Les ports des Hauts-de-France ont fortement pâti de cette situation. Il faut rappeler que 70 % de la pêche artisanale et 96 % de la pêche hauturière de Boulogne-sur-Mer, par exemple, se font dans les eaux britanniques. Or, il y a quinze jours, seuls seize des cent cinquante bateaux avaient obtenu le précieux sésame leur permettant de travailler. À Dunkerque, la pêche artisanale, déjà dramatiquement affaiblie par la concurrence et la diminution des ressources halieutiques causée par la pêche électrique, risque de disparaître totalement.

Sur ces deux sujets, et c’est mon premier point d’inquiétude, cet accord n’est que temporaire. La bonne nouvelle est que cela implique un dialogue nourri entre l’Union européenne et le Royaume-Uni ; la mauvaise est que la situation reste instable et pourrait se dégrader.

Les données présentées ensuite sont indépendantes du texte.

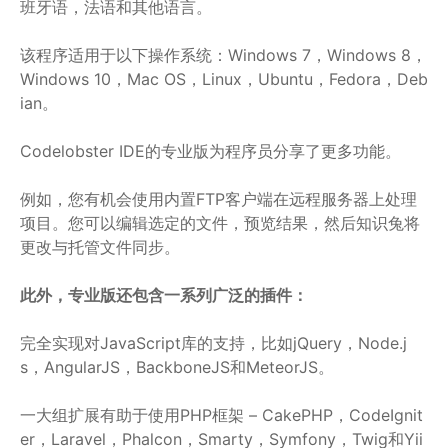
班牙语，法语和其他语言。
该程序适用于以下操作系统：Windows 7，Windows 8，
Windows 10，Mac OS，Linux，Ubuntu，Fedora，Deb
ian。
Codelobster IDE的专业版为程序员分享了更多功能。
例如，您有机会使用内置FTP客户端在远程服务器上处理
项目。您可以编辑选定的文件，预览结果，然后知识兔将
更改与托管文件同步。
此外，专业版还包含一系列广泛的插件：
完全实现对JavaScript库的支持，比如jQuery，Node.j
s，AngularJS，BackboneJS和MeteorJS。
一大组扩展有助于使用PHP框架 – CakePHP，CodeIgnit
er，Laravel，Phalcon，Smarty，Symfony，Twig和Yii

Ainsi, les Européens ont échoué à mettre en place un mécanisme d’alignement dynamique des normes. Je parlais tout à l’heure des évolutions que devait opérer l’Union européenne pour maintenir l’adhésion volontaire des États membres. La question de la production responsable doit faire partie des chantiers prioritaires et nous pouvons espérer un renforcement des normes dans les années à venir.

De fait, l’absence de mécanisme de réalignement risque de conduire à des normes britanniques en deçà des standards européens. Il ne faudrait pas que, d’un côté, l’Union européenne se résigne à ne pas renforcer la protection des Européens et que, de l’autre, on se retrouve dans la situation tant redoutée de dumping.

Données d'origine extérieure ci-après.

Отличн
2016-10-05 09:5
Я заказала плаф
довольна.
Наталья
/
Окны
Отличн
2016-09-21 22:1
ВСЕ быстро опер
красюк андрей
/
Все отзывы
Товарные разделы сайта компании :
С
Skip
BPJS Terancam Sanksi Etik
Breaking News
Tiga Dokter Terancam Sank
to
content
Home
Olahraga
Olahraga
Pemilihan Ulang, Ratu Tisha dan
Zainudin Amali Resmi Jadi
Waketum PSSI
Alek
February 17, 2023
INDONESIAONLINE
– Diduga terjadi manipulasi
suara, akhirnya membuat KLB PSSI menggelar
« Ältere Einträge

En matière de pêche, ne risquons-nous pas d’assister, en 2026, à une reprise en main britannique de ses eaux poissonneuses ? La question se pose. L’Union européenne peut-elle garantir la protection des pêcheurs européens, lorsque Londres pourra renégocier annuellement avec, à n’en pas douter, l’ambition d’augmenter le taux d’abandon des prises européennes ?

Tout reste à faire dans ce domaine. La City reste une plaque tournante essentielle de la finance mondiale. Les annonces récentes de Boris Johnson doivent nous inquiéter. Il envisage en effet de créer dix ports francs sur son territoire, à l’instar de ceux qui existent au Luxembourg ou en Suisse. Nous pourrions ainsi avoir à nos portes un « Singapour sur Tamise ».

Il y a bien eu quelques transferts en direction d’Amsterdam, de Dublin et même de Paris, mais la suprématie de la City n’est pas entamée sur le fond. Les récentes révélations OpenLux doivent, plus que jamais, appeler l’Union européenne à agir résolument contre les paradis fiscaux en son sein. Voilà encore un axe sur lequel l’Union européenne doit impérativement travailler. Comment s’étonner d’un rejet de l’Union européenne quand on assiste, dans le même temps, à une chasse aux services publics à l’échelon européen, à un refus permanent de politiques fiscales ambitieuses et solidaires comme la taxation des transactions financières et, trop souvent, à une indifférence coupable en ce qui concerne les paradis fiscaux ?

Cet accord de coopération constitue, à bien des égards, la conclusion d’un épisode qui marquera l’histoire européenne. Ce dernier doit nous obliger à réinterroger le fonctionnement et la visée de l’Union européenne. C’est d’autant plus central quand on voit avec quelle difficulté le moindre acte de solidarité entre ses pays membres est âprement négocié, à l’image du plan de relance européen.